▸ **Directions for this task**
Every line of the data must be set down exactly as shown.

▸ **Entries provided**
= = = = = = =

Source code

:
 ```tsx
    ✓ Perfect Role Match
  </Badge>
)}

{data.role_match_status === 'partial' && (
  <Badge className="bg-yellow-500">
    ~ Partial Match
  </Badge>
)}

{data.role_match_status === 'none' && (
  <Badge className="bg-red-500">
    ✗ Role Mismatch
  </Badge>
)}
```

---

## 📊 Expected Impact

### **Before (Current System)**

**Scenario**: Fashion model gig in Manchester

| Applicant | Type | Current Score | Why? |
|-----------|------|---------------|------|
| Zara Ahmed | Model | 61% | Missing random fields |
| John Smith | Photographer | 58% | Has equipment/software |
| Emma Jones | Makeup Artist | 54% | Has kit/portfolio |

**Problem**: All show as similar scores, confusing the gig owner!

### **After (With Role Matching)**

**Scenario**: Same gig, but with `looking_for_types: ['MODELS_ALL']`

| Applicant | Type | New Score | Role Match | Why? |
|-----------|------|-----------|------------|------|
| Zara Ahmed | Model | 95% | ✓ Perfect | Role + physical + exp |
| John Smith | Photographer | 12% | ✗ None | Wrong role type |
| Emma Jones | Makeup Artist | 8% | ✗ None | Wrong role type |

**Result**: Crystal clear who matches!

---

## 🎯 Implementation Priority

= = = = = = =

▸ **Task answer**
Source code

:
 ```tsx
    ✓ Perfect Role Match
  </Badge>
)}

{data.role_match_status === 'partial' && (
  <Badge className="bg-yellow-500">
    ~ Partial Match
  </Badge>
)}

{data.role_match_status === 'none' && (
  <Badge className="bg-red-500">
    ✗ Role Mismatch
  </Badge>
)}
```

---

## 📊 Expected Impact

### **Before (Current System)**

**Scenario**: Fashion model gig in Manchester

| Applicant | Type | Current Score | Why? |
|-----------|------|---------------|------|
| Zara Ahmed | Model | 61% | Missing random fields |
| John Smith | Photographer | 58% | Has equipment/software |
| Emma Jones | Makeup Artist | 54% | Has kit/portfolio |

**Problem**: All show as similar scores, confusing the gig owner!

### **After (With Role Matching)**

**Scenario**: Same gig, but with `looking_for_types: ['MODELS_ALL']`

| Applicant | Type | New Score | Role Match | Why? |
|-----------|------|-----------|------------|------|
| Zara Ahmed | Model | 95% | ✓ Perfect | Role + physical + exp |
| John Smith | Photographer | 12% | ✗ None | Wrong role type |
| Emma Jones | Makeup Artist | 8% | ✗ None | Wrong role type |

**Result**: Crystal clear who matches!

---

## 🎯 Implementation Priority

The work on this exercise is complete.